▶ **Document excerpt**
------------------------------------
Type: Package
Title: MST-kNN Clustering Algorithm
Version: 0.3.2
Date: 2023-01-23
Author: Jorge Parraga-Alava [aut, cre], Pablo Moscato [aut], Mario Inostroza-Ponta [aut]
Maintainer: Jorge Parraga-Alava <jorge.parraga@usach.cl>
Description: Implements the MST-kNN clustering algorithm which was proposed by Inostroza-Ponta, M. (2008) https://trove.nla.gov.au/work/28729389?selectedversion=NBD44634158.
Depends: R (≥ 3.2.5)
License: GPL-2
Encoding: UTF-8
Imports: igraph, stats, base
RoxygenNote: 7.1.1
VignetteBuilder: knitr
Suggests: knitr, rmarkdown
NeedsCompilation: no
Packaged: 2023-01-27 11:37:45 UTC; jorgeklz
Repository: CRAN
Date/Publication: 2023-01-27 14:10:02 UTC

Computes the edge costs sum of a proximity graph

Description

This function computes the edge costs (distances) overall sum of a proximity graph.

Usage

compute.costs.proximity.graph(graph.edges, distance.matrix)
------------------------------------
Dataset excerpts
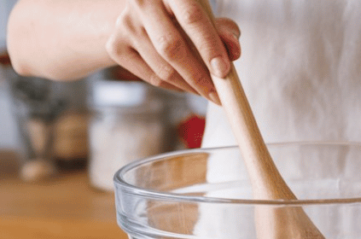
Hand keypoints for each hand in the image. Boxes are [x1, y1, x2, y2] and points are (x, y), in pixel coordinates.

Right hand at [106, 0, 240, 102]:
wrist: (146, 13)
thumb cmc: (184, 14)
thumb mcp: (207, 15)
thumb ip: (224, 31)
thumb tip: (234, 51)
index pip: (191, 19)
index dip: (209, 47)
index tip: (224, 72)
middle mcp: (142, 1)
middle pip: (171, 48)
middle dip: (199, 77)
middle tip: (218, 95)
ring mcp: (125, 24)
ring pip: (162, 68)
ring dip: (190, 86)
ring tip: (206, 90)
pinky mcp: (116, 46)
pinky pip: (152, 77)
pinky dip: (175, 88)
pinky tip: (187, 84)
------------------------------------
▶ **Assignment A**
Return the part of the MST-kNN package documentation starting at "Computes the edge costs sum" and ending at "compute.costs.proximity.graph(graph.edges, distance.matrix)".
▶ **Assignment B**
Supply the next part of the MST-kNN package documentation, picking up right after its last line.
None of the records are needed here.

▶ **Response box A**
Computes the edge costs sum of a proximity graph

Description

This function computes the edge costs (distances) overall sum of a proximity graph.

Usage

compute.costs.proximity.graph(graph.edges, distance.matrix)

▶ **Response box B**
Arguments

graph.edges

A object of class "matrix" with two columns (object_i, object_j) representing the objects (nodes) of a proximity graph.

distance.matrix

A distance matrix between each pair of object i,j in the proximity graph.

Value

total.costs.graph

A numeric value representing the edge costs (distance) overall sum of a proximity graph.

Examples


set.seed(1987)

##Generates a data matrix of dimension 50X13
n=50; m=13
x <- matrix(runif(n*m, min = -5, max = 10), nrow=n, ncol=m)

##Computes a distance matrix of x.

library("stats")
d <- base::as.matrix(stats::dist(x, method="euclidean"))

##Generates complete graph (CG)

cg <- generate.complete.graph(1:nrow(x),d)

##Generates a proximity graph (MST)
mstree <- generate.mst(cg)

##Calculate the edge cost sum of proximity graph (MST)
mstree.cost=as.numeric(compute.costs.proximity.graph(as.matrix(mstree$edges.mst.graph[,1:2]), d))
mstree.cost

##Generates a proximity graph (kNN)
knneig <- generate.knn(cg)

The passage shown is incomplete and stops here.